Voltando as excelentes crônicas do Mestre Airton Monte depois de um breve hiato!!
Sim, bem sei que o Dia dos Pais longe se vai. Já se passaram quase trinta dias da mercantilíssima comemoração. Afinal, minha memória anda um tanto quanto gasta, mas não em demasia. Ganhei as paternas oferendas de praxe, tão costumeiras como o café com pão de todas as manhãs. Discos, livros, bermudas, um par de tênis, abraços e beijos dos amados desdobramentos celulares, além de um supimpa repasto na hora do almoço, bastante diferente do de comer cotidiano, como manda a tradição. Ainda bem, meu querido Velho, que você também sabe que seu primogênito não precisa de data marcada em calendário para lembrar-me de você.
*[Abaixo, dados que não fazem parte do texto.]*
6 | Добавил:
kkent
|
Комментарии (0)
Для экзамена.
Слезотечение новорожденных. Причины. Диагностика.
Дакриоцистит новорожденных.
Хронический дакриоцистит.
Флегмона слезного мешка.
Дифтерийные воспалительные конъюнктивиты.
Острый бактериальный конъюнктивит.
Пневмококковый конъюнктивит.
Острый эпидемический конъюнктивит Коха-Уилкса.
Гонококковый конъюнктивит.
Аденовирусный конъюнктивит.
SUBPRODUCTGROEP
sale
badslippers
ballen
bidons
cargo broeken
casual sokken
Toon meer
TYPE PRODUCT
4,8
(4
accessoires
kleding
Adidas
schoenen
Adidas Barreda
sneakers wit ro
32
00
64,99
Se verdade realmente for que os filhos são um pedaço dos pais, que deixamos semeados, espalhados pelo mundo, desde que você se foi, sinto que me falta na alma e no coração um pedaço que não tem mais tamanho e percebo-me incompleto de uma maneira impossível de ser com palavras descrita por mais realistas, exatas que sejam.
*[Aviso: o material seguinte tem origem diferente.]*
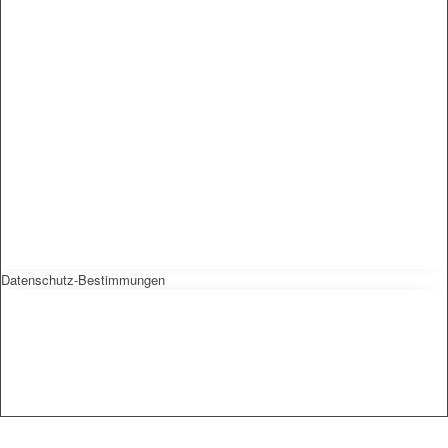
Datenschutz-Bestimmungen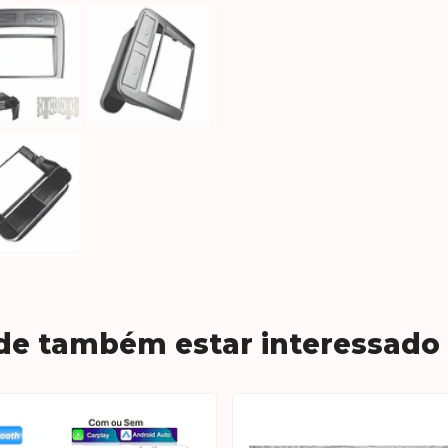
de também estar interessado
Aprendi que a memória é a pior inimiga e a melhor amiga do homem. E que recordações são boas e ruins, alegres e tristes ao mesmo tempo feito irmãs siamesas de nossos sentimentos e emoções. Entanto, seria muito pior a gente não ter do que se lembrar, do que recordar, do que rememorar, mergulhados tristemente numa pétrea amnésia do que vivemos e de quem convivemos. Mal amanheceu o segundo domingo de agosto, acordei cedinho e movido por um incoercível impulso, peguei o telefone e comecei a discar o velho número do Solar dos Monte. Subitamente, dei por mim que não adiantava ligar, pois não ouviria mais, nunca mais a sua forte voz de homem do outro lado da linha, pois a casa estaria imensamente vazia com a sua eterna ausência, meu pai. Lentamente, com um gesto pleno de tamanha dor, desliguei o telefone e caí num choro desatado, lágrimas amargas lavando-me a face no claro- escuro do alvorecer.
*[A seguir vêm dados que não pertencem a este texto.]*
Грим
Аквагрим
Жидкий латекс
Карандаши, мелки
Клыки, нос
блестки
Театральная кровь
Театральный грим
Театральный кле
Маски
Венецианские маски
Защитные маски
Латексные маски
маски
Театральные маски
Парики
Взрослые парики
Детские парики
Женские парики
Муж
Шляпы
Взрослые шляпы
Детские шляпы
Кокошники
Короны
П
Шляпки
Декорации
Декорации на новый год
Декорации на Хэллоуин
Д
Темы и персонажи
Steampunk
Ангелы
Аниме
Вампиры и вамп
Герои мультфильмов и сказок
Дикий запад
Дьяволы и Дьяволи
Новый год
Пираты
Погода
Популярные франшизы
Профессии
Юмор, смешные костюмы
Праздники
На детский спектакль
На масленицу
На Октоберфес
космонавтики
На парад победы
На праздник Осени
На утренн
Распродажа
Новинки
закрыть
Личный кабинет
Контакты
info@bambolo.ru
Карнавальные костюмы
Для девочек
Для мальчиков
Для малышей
Durante alguns longos e intermináveis minutos, que mais se assemelhavam a horas, permaneci ali parado, imóvel, pregado, sentado no sofá da sala, o corpo curvado em forma de vírgula, os olhos fixos no chão como se tentasse ver nos desenhos gravados nos mosaicos o seu rosto, meu pai, o seu rosto. O sol parecia não querer aparecer pelas frestas das persianas entreabertas nem para me desejar um bom dia sequer. Dizem que o sentimento da orfandade costuma apagar-se, esmaecer, diminuir à medida que o tempo continua a sua marcha infindável. Que bela e tola mentira. O meu só faz aumentar a cada dia que sobrevivo nesta mistura de vale de lágrimas e piquenique de escoteiros. A sua ausência me dói tanto, meu pai, me dói demasiado como em doença. De há muito faz que já não vou ao Solar dos Monte. Para mim, é como se ele não existisse mais, tragado pelo furacão da sua partida. Para mim, dá-me a mórbida impressão de uma casa morta desde o dia em que você morreu, meu pai. Coisas da minha cabeça, eu sei.
Quem sabe, medo não seja de enfrentar os velhos fantasmas das nossas gerações que a habitaram. Medo de nela entrar e me sentir um estranho, um forasteiro dentro daquelas paredes onde nasci, vivi a minha infância, a minha adolescência, a minha adultície. Talvez esse medo infantil de não lhe ver mais sentado em sua rede, a televisão ligada, o radinho de pilha grudado ao pé do ouvido, os jornais, as revistas, os livros espalhados pelo chão ao seu redor. Depois, íamos até a cozinha, você assando um suculento bife no fogão de lenha, as cervejas sobre a mesa e as nossas conversas intermináveis entre gargalhadas e os inevitáveis conselhos que você me dava sobe a vida, o presente, o futuro. Quantas saudades, meu pai. Quantas saudades vez em quando me acometem, me assaltam nas noites insones e solitárias. Uma solidão de você que não existe nesse mundo alguém capaz de preencher. Estou envelhecendo, meu pai. Qualquer dia a gente se reencontra, se existe realmente um lugar onde a gente possa se reencontrar.